On the outskirts of Sheikh Maqsud, families who had been trapped by the fighting were leaving, accompanied by Syrian security forces.
An AFP correspondent saw men carrying children on their backs board buses headed to shelters.
Dozens of young men in civilian clothing were separated from the crowd, with security forces making them sit on the ground before transporting them to an unknown destination, according to the correspondent.
A Syrian security official told AFP on condition of anonymity that the young men were “fighters” being “transferred to Syrian detention centers.”
At the entrance to the district, 60-year-old Imad Al-Ahmad was heading in the opposite direction, trying to seek permission to return home.

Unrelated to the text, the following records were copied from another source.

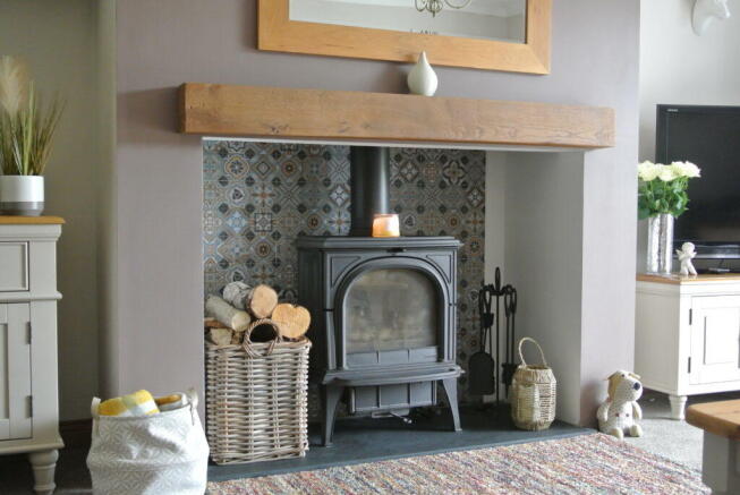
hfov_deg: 46.4
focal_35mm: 42
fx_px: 864
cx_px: 370
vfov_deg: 32.0
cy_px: 248
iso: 800
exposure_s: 1/25
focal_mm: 15.7
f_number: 4.2
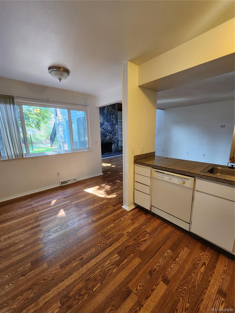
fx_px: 118
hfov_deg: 89.9
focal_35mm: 13
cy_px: 156
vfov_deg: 106.2
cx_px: 118
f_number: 2.2
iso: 200
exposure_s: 1/60
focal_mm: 2.2
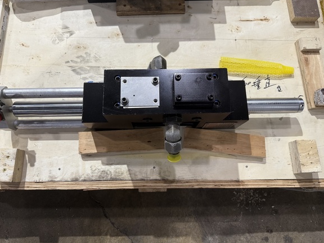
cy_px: 120
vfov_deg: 54.9
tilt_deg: -75.1
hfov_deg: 69.4
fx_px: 234
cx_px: 159
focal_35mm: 25
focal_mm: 6.76
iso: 160
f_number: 1.78
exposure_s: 1/60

“I left four days ago...I took refuge at my sister’s house,” he told AFP. “I don’t know if we’ll be able to return today.”
Nahed Mohammad Qassab, a 40-year-old widow also waiting to return, said she left before the fighting to attend a funeral.
“My three children are still inside, at my neighbor’s house. I want to get them out,” she said.
A flight suspension at Aleppo airport was extended until further notice.

‘Return to dialogue’

US envoy Tom Barrack met Syrian President Ahmed Al-Sharaa on Saturday, and afterwards called for a “return to dialogue” with the Kurds in accordance with the integration framework agreed in March.
The deal was meant to be implemented last year, but differences, including Kurdish demands for decentralized rule, stymied progress as Damascus repeatedly rejected the idea.
The fighting in Aleppo raised fears of a regional escalation, with neighboring Turkiye, a close ally of Syria’s new Islamist authorities, saying it was ready to intervene. Israel has sided with the Kurdish forces.
The clashes have also tested the Syrian authorities’ ability to reunify the country after the brutal civil war and commitment to protecting minorities, after sectarian bloodshed rocked the country’s Alawite and Druze communities last year.